The key to our high-tech society is the number of people for whom each agricultural worker can produce enough food.   That is clearly somewhat high which means the rest of us can be doing other things.  Sometimes it seems what most of us do is to work  to keep the military-industrial complex going.

Subsidies to producers distort prices and interfere with the efficiency of the economy.  Therefore subsidies should be given to consumers.  A universal income scheme would be a fair way to do this.  I see this as being good for the environment and as a transfer of decision-making from government and bankers  to individuals.

I believe the most funny of all money creation schemes is the fractional reserve banking system.  Interest is charged on the money created, bankers are very powerful and too important to let fail, and it is all a Ponzi scheme.  One alternative could be to take  the concept of the Local Exchange Trading System (LETS) and expand it into a National Exchange Trading System (NETS)  It would probably be feasible to include a national income scheme into this type of money creation.

With the world economy in trouble and with so many indications the slide will continue for some time more and more people, through no fault of their own, are going to find themselves unemployed and without an income.  Thus it gets more and more important for us to live up to our collective responsibility to ensure everyone has the opportunity for the same standard of living as everyone else.

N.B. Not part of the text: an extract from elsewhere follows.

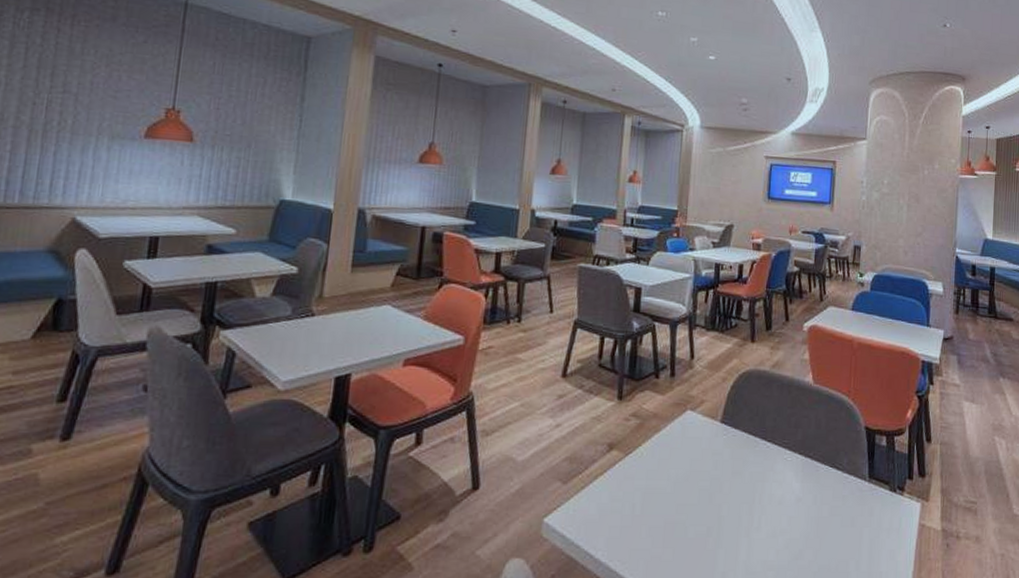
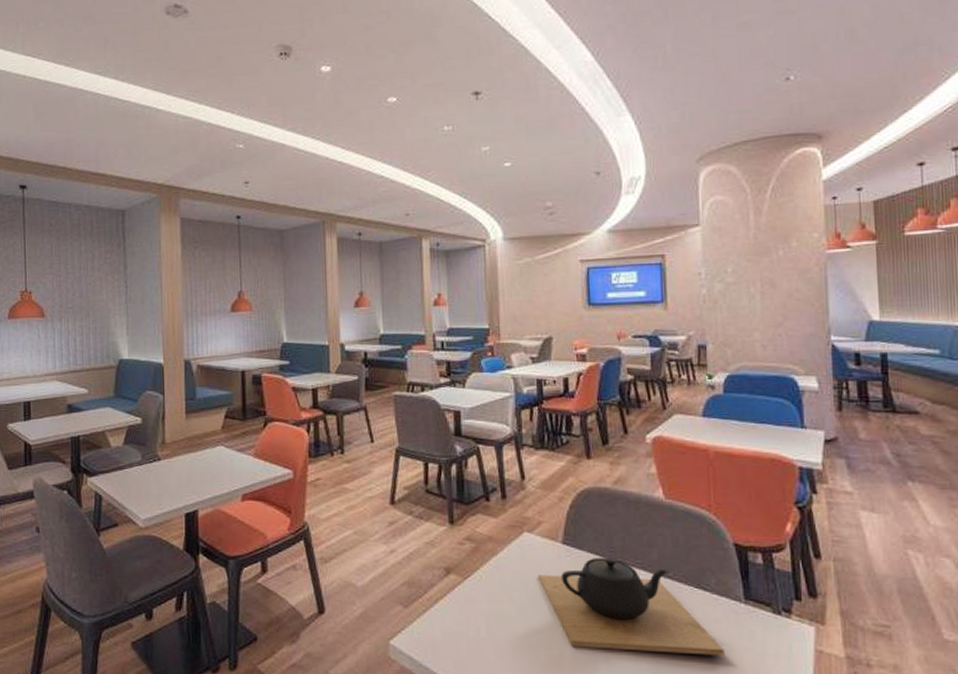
teapot: none [694,436,848,530] -> present [537,556,725,656]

Some of the ideas in this post are included in the essay “LETS go to market: Dealing with the economic crisis” on this weblog.

The risks of making loans

Crowd funding for unsecured personal loans is interesting in that it spreads the risk and potentially dangerous in that  it may attract investors who ignore the risk factor.  It is also unique in making loans that do not add to the money supply via fractional reserve banking.

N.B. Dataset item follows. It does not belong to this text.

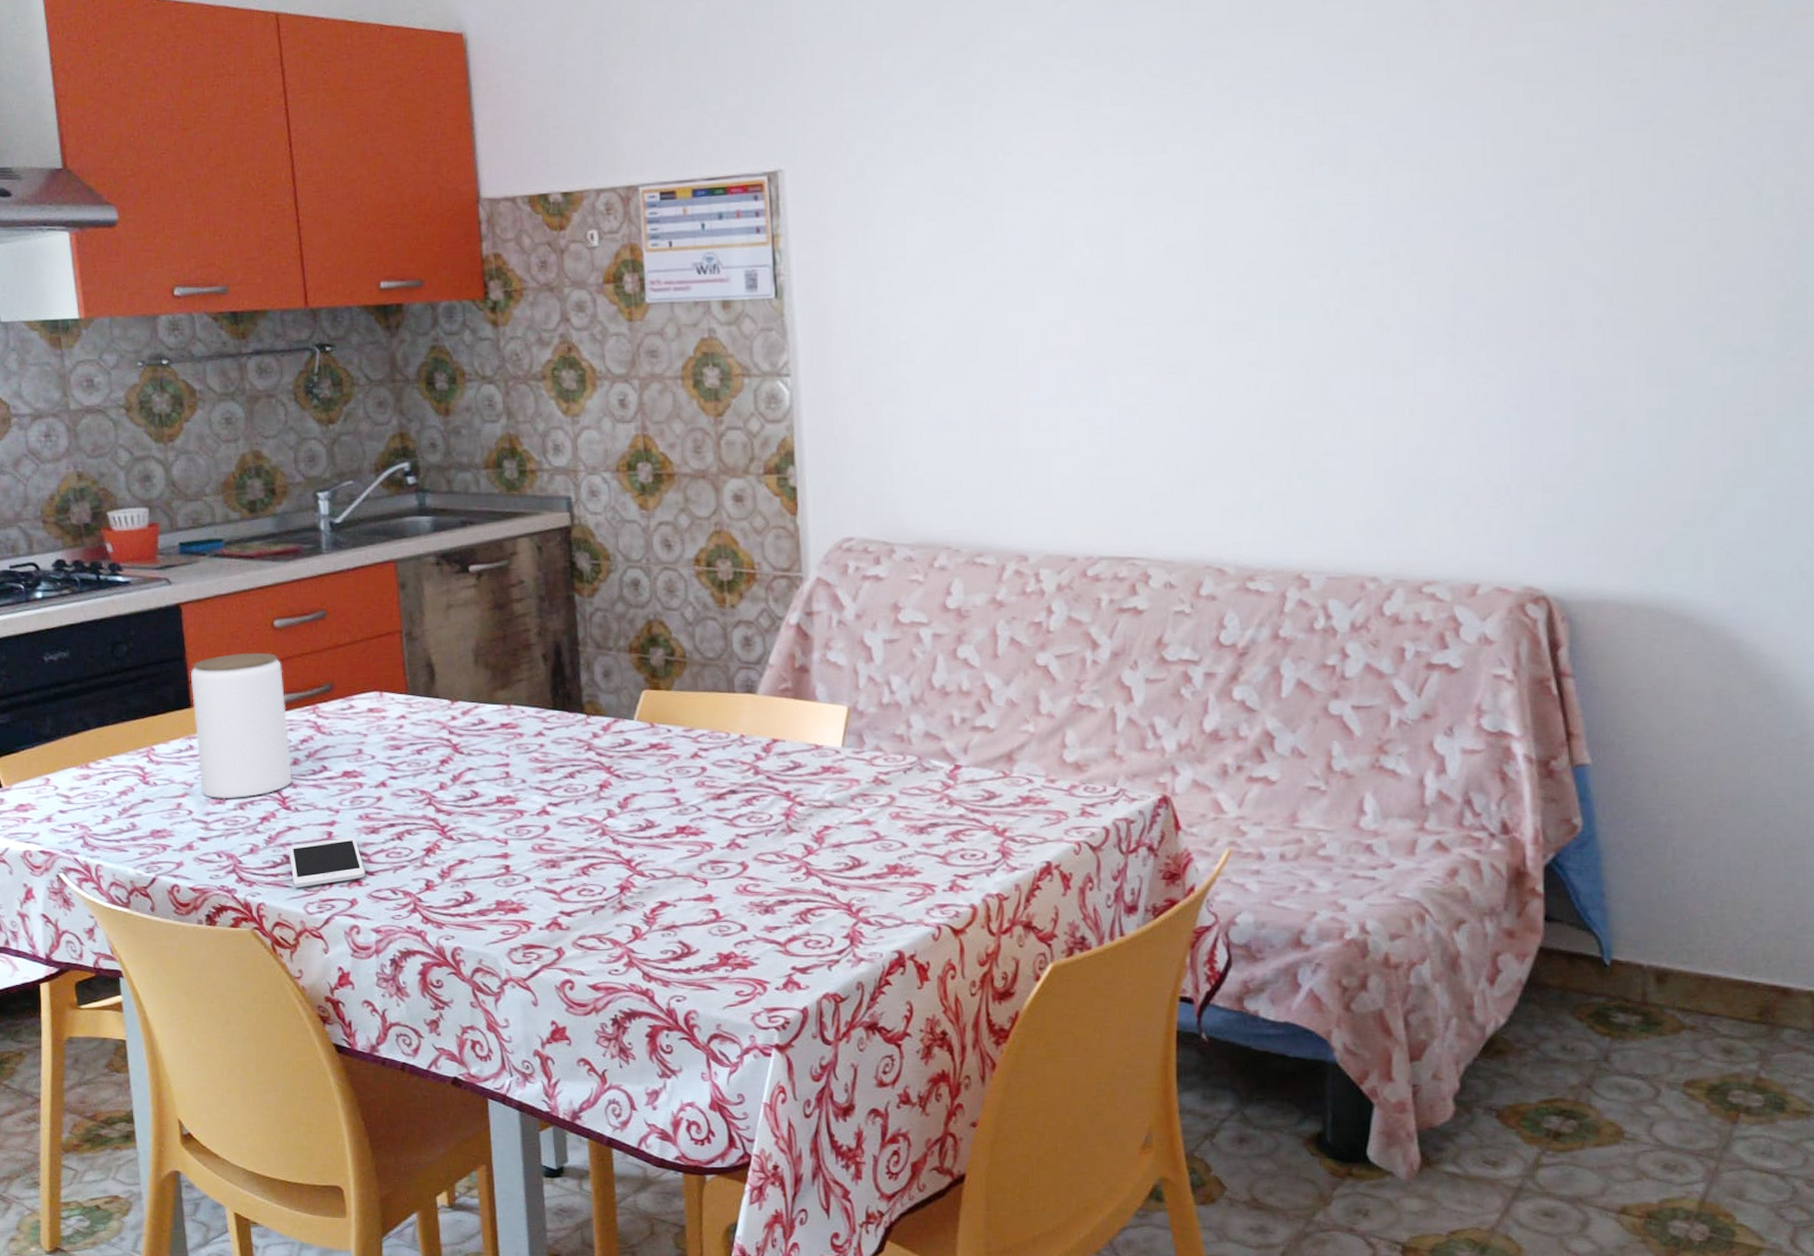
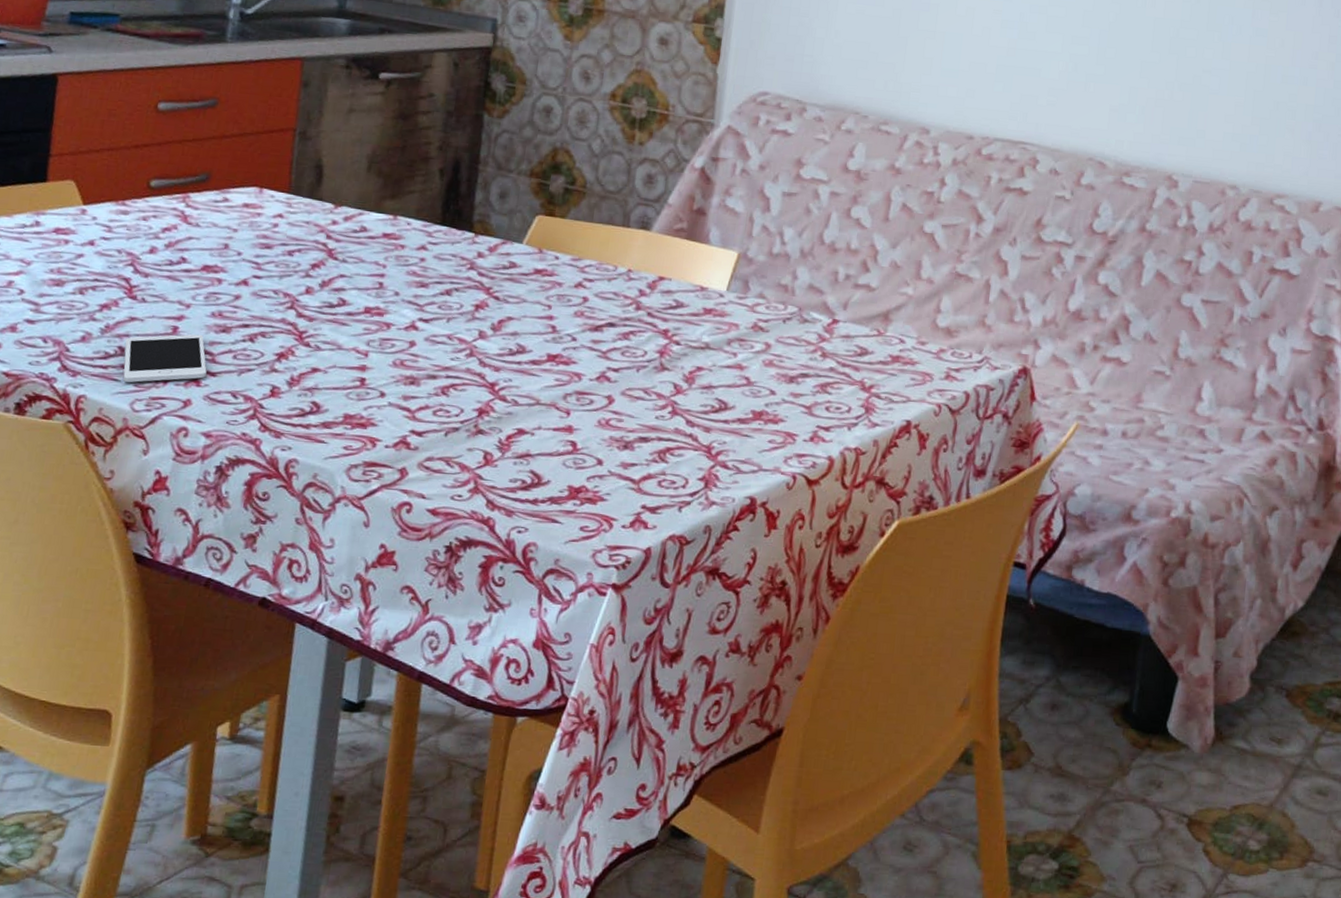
jar: present [191,652,293,799] -> none [39,131,158,283]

An article in this week’s The Economist reports on some American firms that are making crowd sourced loans to individuals usually to consolidate and reduce the cost of credit card borrowing.  This model means borrowers get a cheaper interest rate and depositors get more on their deposits.  This is different from crowd sourced funding for business development although both involve risk.

CCBill_20120401When ever one makes a loan, either directly or though an intermediary (a bank deposit) one is transferring purchasing power to somebody else.  Mostly one hopes to get more purchasing power (interest or dividends) back.  There are three risks in doing this:  a government may decide to give you a haircut, the person may default or you may get caught by inflation.  We can try to protect ourselves from default by purchasing deposit insurance.  I don’t know how to protect ourselves from a haircut or inflation.  Maybe by supporting the Tea Party.  These risks will always be there no matter how bankers try to offload them.

As I understand it the crowd loan companies allow you to put a small amount of money into a number of loans.  Each amount is tied to that loan and your deposit is returned to you if, as and when the borrower repays the loan.  This allows you to spread your risk among a number of borrowers.  This may let lenders think they are reducing their risk but most business and financial models work well when the economy is growing and have problems when growth declines.  There is some probability our economy will continue to decline for some time to come.  Here is the risk statement of one of these companies.

I like that this way of funding loans does not involve fractional reserve banking and thus has a neutral impact on the money supply.

I fear that too many people will see the higher interest rates being paid on deposits and  ignore or not realize the risk involved.  If and when the risk becomes reality, there will be a lot of crying and screaming and possibly a lot of suffering.

It may be that the risk in crowd funding is no greater than with other forms of saving/making loans.  It is just a little more obvious. I still think that given the current economic situation the best investment is a market garden.